Intervention de Jacques Legendre

Réunion du 21 décembre 2005 à 15h00
Loi de programme pour la recherche — Article additionnel avant l'article 3 ou après l'article 22

Photo de Jacques LegendreJacques Legendre :

Nous payons aujourd'hui le fait d'avoir voulu à certains moments répondre à l'émotion par une inscription dans des textes. Quand ces émotions deviennent contradictoires, nous sommes embarrassés.

Je crois que certains, à l'Assemblée nationale, ont voulu répondre à l'émotion d'une partie de l'opinion publique par une disposition qui semble enjoindre aux enseignants de donner tel ou tel éclairage sur ce qui s'est passé.
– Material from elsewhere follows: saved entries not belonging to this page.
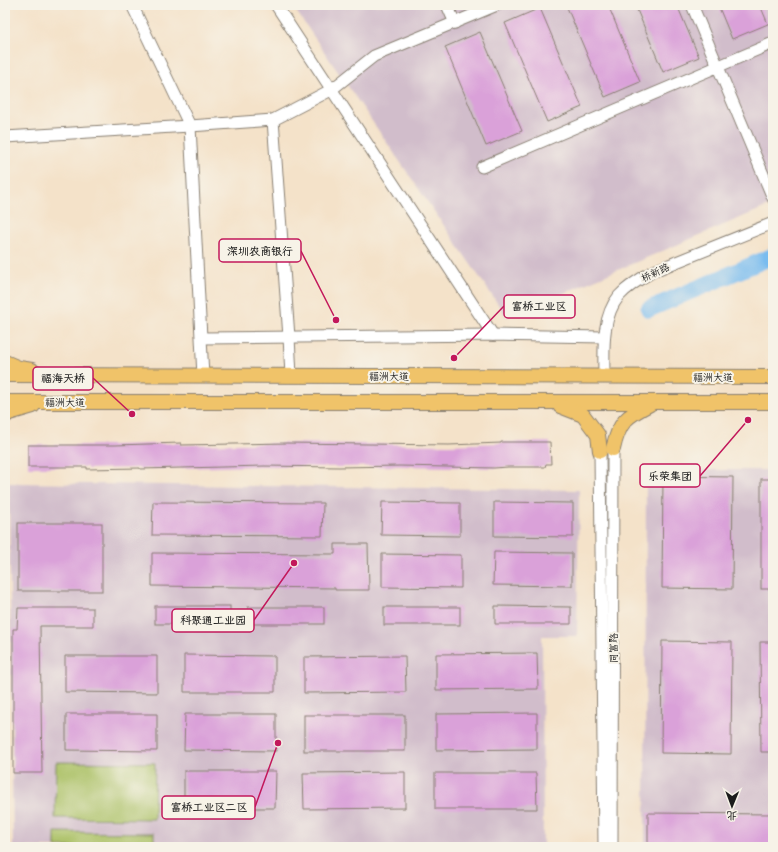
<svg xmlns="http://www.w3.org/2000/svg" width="778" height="852" viewBox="0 0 778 852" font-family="Mali,'LXGW WenKai TC',sans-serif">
	<rect width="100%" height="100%" fill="#f7f3e8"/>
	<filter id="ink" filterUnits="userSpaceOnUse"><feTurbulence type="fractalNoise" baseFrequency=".025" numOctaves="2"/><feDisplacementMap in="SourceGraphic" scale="8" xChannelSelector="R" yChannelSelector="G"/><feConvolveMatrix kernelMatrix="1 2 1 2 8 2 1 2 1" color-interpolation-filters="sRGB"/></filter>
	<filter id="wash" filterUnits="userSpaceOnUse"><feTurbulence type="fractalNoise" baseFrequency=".012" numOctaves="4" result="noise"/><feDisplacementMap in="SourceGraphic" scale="16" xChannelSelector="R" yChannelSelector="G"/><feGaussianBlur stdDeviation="0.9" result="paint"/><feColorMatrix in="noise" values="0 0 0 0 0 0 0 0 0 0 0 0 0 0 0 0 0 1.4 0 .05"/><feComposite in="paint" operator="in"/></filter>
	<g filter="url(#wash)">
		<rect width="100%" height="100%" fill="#f4e2c9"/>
		<g fill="#d1bdcb">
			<path d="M292 5H773V204L507 317Z"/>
			<path d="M646 470H773V847H645Z"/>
			<path d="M9 483 579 490 577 636H542L543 847H13Z"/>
		</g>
		<g fill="#abc166" stroke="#646e41">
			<path d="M56 762 155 763 154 819 55 818Z"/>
			<path d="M55 832 154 833V847H55Z"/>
		</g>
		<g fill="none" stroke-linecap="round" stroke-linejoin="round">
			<path stroke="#79bcef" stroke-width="17" d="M649 309 773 256"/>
		</g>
		<g id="blocks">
			<g fill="#daa1d9">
				<path d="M566 5H608L640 82 605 97Z"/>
				<path d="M635 5H677L699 57 663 72Z"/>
				<path d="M718 5H760L768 24 732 39Z"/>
				<path d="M540 8 582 107 547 122 505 23Z"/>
				<path d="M480 32 522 131 486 146 445 47Z"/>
				<path d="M501 442H550L551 464H546L545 467H508L494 468 400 466 339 467 264 466 140 469V468L87 469V467H28V445H115L181 443V445L287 443 449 445 501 443Z"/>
				<path d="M663 476 733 477 732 589 662 588Z"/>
				<rect x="761" y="479" width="12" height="110"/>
				<path d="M153 502 323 503 322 536 152 535Z"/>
				<path d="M382 502 460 503V536L381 535Z"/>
				<path d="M494 502 573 503V537L494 536Z"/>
				<rect x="18" y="523" width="84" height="68"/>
				<path d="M335 544H368L369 590H335V588L152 586V553L335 554Z"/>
				<path d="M494 552 572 553V586L493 585Z"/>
				<path d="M382 554 461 555V588L382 587Z"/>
				<rect x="155" y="606" width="75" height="18"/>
				<path d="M495 606 571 607V624H495Z"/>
				<rect x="248" y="607" width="76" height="17"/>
				<rect x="384" y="607" width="76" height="18"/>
				<path d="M18 608H93V626H40L42 773H13V629H17Z"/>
				<path d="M662 641 732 642 731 754 661 753Z"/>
				<path d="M760 642H773V752H761Z"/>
				<path d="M537 653 538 689 436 690V654Z"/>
				<path d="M184 655 275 656V692H184Z"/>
				<path d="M65 656H157V693L65 692Z"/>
				<path d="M405 656 406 692 304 693V657Z"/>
				<path d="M537 713V749L436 750V714Z"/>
				<path d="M66 714H157V751L66 750Z"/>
				<path d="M185 714H276V751L184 750Z"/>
				<rect x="304" y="715" width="101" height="36"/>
				<path d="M184 771H276L275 808H184Z"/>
				<path d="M405 772V808L304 809 303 773Z"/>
				<path d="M435 773H536L537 809H435Z"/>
				<path d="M648 813 773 814V847H648Z"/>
			</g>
		</g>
	</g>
	<g filter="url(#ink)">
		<use href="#blocks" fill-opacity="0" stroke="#887f72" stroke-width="1"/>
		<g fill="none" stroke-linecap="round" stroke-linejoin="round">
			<g stroke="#887f72" stroke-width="13">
				<g id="minor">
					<path d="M132 5 190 126 203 376"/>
					<path d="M276 5 493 335"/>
					<path d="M447 5 455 23"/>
					<path d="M692 5 773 198"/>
					<path d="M273 120 289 337 291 376"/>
					<path d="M5 137 190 126 273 120 331 90 374 56 497 5"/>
					<path d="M482 167 773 43"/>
					<path d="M202 338 493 335 604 337"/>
					<path d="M604 377C604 351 601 318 619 296 629 285 641 278 654 271L773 223"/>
					<path d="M600 451 604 847"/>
					<path d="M612 847 613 449"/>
				</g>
			</g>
			<g stroke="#887f72" stroke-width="16">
				<g id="major">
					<path d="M5 362 19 368 32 370"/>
					<path d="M5 375 773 377"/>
					<path d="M5 402H773"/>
					<path d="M560 406 583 415 598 435 600 451"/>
					<path d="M5 416 9 413 33 406"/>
					<path d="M613 449C619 422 626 416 650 404"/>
				</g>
			</g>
			<use href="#minor" stroke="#fff" stroke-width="11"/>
			<use href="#major" stroke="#f0c369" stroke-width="14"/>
		</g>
	</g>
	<g text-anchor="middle" stroke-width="4" stroke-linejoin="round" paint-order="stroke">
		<g font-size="10" fill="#1c1c1c" stroke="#f7f3e8">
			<text transform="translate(655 272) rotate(-25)" y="4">桥新路</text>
			<text x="389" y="380">福洲大道</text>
			<text x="713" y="381">福洲大道</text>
			<text x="65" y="406">福洲大道</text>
			<text transform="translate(613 648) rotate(-90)" y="4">同富路</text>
		</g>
	</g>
	<path fill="none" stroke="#c2185b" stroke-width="1.5" d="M336 320L301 251M454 358L504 306M132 414L93 378M748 420L700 476M294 563L254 620M278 743L255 807"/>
	<g fill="#c2185b" stroke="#f7f3e8" stroke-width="1.5">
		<circle cx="336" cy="320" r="4"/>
		<circle cx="454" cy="358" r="4"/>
		<circle cx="132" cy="414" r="4"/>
		<circle cx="748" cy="420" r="4"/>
		<circle cx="294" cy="563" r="4"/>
		<circle cx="278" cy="743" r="4"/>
	</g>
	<g fill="#f7f3e8" stroke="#c2185b" stroke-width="1.5">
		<rect x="219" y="239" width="82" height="23" rx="4"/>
		<rect x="504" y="295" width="71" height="23" rx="4"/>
		<rect x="33" y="367" width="60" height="23" rx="4"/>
		<rect x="640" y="464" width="60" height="23" rx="4"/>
		<rect x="172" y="609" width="82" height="23" rx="4"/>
		<rect x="162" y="796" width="93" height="23" rx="4"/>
	</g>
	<g font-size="11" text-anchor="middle" font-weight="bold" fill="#1c1c1c">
		<text x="260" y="255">深圳农商银行</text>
		<text x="539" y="310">富桥工业区</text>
		<text x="63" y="382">福海天桥</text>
		<text x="670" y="480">乐荣集团</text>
		<text x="213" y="624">科聚通工业园</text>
		<text x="209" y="811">富桥工业区二区</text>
	</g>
	<rect width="778" height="852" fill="none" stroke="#f7f3e8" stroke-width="20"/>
	<g transform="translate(732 806) rotate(181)" stroke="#f7f3e8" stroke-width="3" paint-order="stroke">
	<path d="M0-3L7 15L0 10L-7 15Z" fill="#1c1c1c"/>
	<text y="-6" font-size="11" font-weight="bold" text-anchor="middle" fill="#1c1c1c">北</text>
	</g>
</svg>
Quant à moi, je me pose simplement la question : si j'avais à nouveau à enseigner l'histoire, que ferais-je quand il s'agit de parler d'un moment de l'histoire de la France, à savoir de la période pendant laquelle la France a eu des colonies ?

L'histoire de la France est un tout. Je crois qu'un enseignant se doit de dire à ses élèves ce qu'il sait des errements, des erreurs, des horreurs mêmes, qui parfois ont été commises.

Je n'aurais pas hésité à rappeler que certaines colonnes françaises, conduites par deux officiers français dévoyés, ont ravagé vers 1900 la vallée du Niger.

Je n'aurais pas non plus hésité à rappeler que les restes de ces mêmes troupes, aux côtés de troupes venues d'Algérie, ont écrasé à Kousseri le marchand d'esclaves Rabah, mettant ainsi un terme à certains trafics d'esclaves qui persistaient en Afrique centrale.

Je n'aurais pas hésité à parler du Code noir et de toutes les horreurs commises pendant la période de l'esclavage.

Nos élèves doivent savoir tout cela, et savoir même que, au XVIIIe, une partie de la France des Lumières que nous aimons par ailleurs tant et dont nous sommes très fiers n'était pas choquée par ces faits.

J'aurais aussi sans doute rappelé que si Victor Schoelcher, au souvenir duquel nous sommes tant attachés dans cet hémicycle, a effectivement mis un terme à l'esclavage, il était aussi sous-secrétaire d'État à la marine et aux colonies.

Le devoir des enseignants est donc de montrer ces différents aspects, ainsi que l'ambiguïté et la complexité de ces époques.

Il est bon que nous en parlions, qu'une commission se réunisse pour voir comment, d'une manière apaisée, nous pouvons, dans ce pays, faire notre devoir.

Transmettre aux générations actuelles le récit des faits et de ce que nous en savons, dans leur totalité, sans céder à l'émotion, sans vouloir nourrir telle ou telle idéologie, tel ou tel engagement, voilà, à mon avis, le devoir des enseignants.

Et si, pour ma part, je devais à nouveau enseigner l'histoire, c'est à ce devoir que je m'en tiendrais, quels que soient les articles adoptés au hasard des lois, que l'article 4 existe ou non.

Mes chers collègues, plutôt que de nous prononcer au détour d'un texte sans rapport avec la question, essayons de nous retrouver autour de l'essentiel. Faisons en sorte que, dans ce pays, soit respecté d'abord l'esprit des jeunes Français : ces derniers doivent savoir la vérité sur le passé et l'histoire de leur pays, sans que rien ne soit omis ni des moments d'ombre ni des moments de lumière.